====== Quoted passage ======

The spirit of this Promise is to provide transparency into Clara’s performance. We will not at this time be providing automatic refunds or discounts if we fail to meet the metrics. Our billing terms remain unchanged: if you decide to stop using Clara for any reason, please email support@claralabs.com, and we’ll stop billing you starting on the first day of your next billing cycle.

Are there any exclusions to the metrics?

Yes. The metrics do not apply to any unavailability, suspension or termination of Clara (i) caused by factors outside of our reasonable control, including any major event or Internet access or related problems beyond the demarcation point of Clara (for example, the customer’s email service’s outage); (ii) that result from any actions or inactions of the customer or any third party; (iii) that result from the customer’s equipment, software or other technology and/or third party equipment, software or other technology.

Clara’s Quality Metrics — Historical Tracking

April 2017

  • Per Response Success Rate — 99.2%
  • Median Response Time — 15.2 minutes
  • 80th Percentile Response Time — 40.4 minutes

March 2017

  • Per Response Success Rate — 98.0%
  • Median Response Time — 15.9 minutes
  • 80th Percentile Response Time — 42.1 minutes

February 2017

  • Per Response Success Rate — 97.3%
  • Median Response Time — 17.3 minutes
  • 80th Percentile Response Time — 47.3 minutes

January 2017

  • Per Response Success Rate — 97.2%
  • Median Response Time — 18.5 minutes
  • 80th Percentile Response Time — 47.8 minutes

December 2016

  • Per Response Success Rate — 97.2%
  • Median Response Time — 17.8 minutes
  • 80th Percentile Response Time — 63.8 minutes

======

Work item A: Can you extract the part of the Clara metrics text above, starting at "The spirit of" and ending at "to the metrics?"?

====== Data records ======

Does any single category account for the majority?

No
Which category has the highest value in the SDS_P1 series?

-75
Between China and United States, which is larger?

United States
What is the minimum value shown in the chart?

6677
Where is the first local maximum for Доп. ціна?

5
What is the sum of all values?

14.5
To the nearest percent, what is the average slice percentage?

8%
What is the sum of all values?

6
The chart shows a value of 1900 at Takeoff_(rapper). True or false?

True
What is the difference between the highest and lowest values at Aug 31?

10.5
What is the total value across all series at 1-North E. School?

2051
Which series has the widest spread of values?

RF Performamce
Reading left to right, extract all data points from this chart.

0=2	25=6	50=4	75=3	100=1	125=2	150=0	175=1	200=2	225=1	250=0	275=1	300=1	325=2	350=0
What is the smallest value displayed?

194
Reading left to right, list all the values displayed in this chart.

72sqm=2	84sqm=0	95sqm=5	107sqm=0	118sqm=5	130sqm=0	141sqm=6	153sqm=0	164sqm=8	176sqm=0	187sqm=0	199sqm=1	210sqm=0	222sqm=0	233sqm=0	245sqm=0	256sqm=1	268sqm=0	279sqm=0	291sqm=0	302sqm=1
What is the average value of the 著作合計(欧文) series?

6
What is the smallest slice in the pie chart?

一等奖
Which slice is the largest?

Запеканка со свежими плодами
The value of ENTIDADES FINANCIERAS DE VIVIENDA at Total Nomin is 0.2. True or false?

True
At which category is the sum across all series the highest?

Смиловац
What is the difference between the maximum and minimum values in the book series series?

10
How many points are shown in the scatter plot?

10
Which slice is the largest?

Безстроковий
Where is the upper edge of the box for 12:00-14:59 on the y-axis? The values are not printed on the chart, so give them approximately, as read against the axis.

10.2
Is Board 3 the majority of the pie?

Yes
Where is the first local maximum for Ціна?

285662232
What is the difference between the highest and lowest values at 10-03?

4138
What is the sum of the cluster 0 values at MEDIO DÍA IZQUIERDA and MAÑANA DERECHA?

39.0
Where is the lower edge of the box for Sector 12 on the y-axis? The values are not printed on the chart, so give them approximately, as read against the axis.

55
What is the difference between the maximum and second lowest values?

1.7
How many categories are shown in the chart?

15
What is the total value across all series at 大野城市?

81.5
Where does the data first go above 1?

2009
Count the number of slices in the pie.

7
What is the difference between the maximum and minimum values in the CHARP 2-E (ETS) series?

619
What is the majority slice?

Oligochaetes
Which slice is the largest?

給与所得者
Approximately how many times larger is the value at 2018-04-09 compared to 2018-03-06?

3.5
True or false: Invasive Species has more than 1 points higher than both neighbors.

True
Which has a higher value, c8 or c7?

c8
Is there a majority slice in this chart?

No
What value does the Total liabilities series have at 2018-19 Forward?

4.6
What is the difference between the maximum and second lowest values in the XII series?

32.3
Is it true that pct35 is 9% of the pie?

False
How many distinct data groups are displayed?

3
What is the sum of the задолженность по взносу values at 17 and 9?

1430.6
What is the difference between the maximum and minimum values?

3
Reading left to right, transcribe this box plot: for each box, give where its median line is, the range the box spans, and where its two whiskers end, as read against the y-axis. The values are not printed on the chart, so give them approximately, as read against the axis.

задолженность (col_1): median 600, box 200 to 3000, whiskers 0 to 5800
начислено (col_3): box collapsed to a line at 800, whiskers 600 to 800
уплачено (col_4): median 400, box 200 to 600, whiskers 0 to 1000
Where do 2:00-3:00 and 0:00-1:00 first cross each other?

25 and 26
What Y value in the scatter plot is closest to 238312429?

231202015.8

======

Work item B: How many lines of the listing above contain the word "maximum"? Give only the number.

Response area A:
The spirit of this Promise is to provide transparency into Clara’s performance. We will not at this time be providing automatic refunds or discounts if we fail to meet the metrics. Our billing terms remain unchanged: if you decide to stop using Clara for any reason, please email support@claralabs.com, and we’ll stop billing you starting on the first day of your next billing cycle.

Are there any exclusions to the metrics?

Response area B: 7